__Request__:
What is needed is an exact printout of all the data.

__Data to process__:
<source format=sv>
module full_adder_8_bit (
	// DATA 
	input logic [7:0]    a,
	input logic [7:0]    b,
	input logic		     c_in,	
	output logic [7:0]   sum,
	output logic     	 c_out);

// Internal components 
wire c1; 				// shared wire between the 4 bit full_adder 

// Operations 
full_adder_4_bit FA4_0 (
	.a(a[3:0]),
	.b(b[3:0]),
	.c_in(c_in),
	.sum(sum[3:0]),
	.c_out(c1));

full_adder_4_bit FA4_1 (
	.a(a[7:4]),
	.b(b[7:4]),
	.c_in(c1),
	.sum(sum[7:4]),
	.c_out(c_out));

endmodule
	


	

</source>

__Problem solution__:
<source format=sv>
module full_adder_8_bit (
	// DATA 
	input logic [7:0]    a,
	input logic [7:0]    b,
	input logic		     c_in,	
	output logic [7:0]   sum,
	output logic     	 c_out);

// Internal components 
wire c1; 				// shared wire between the 4 bit full_adder 

// Operations 
full_adder_4_bit FA4_0 (
	.a(a[3:0]),
	.b(b[3:0]),
	.c_in(c_in),
	.sum(sum[3:0]),
	.c_out(c1));

full_adder_4_bit FA4_1 (
	.a(a[7:4]),
	.b(b[7:4]),
	.c_in(c1),
	.sum(sum[7:4]),
	.c_out(c_out));

endmodule
	


	

</source>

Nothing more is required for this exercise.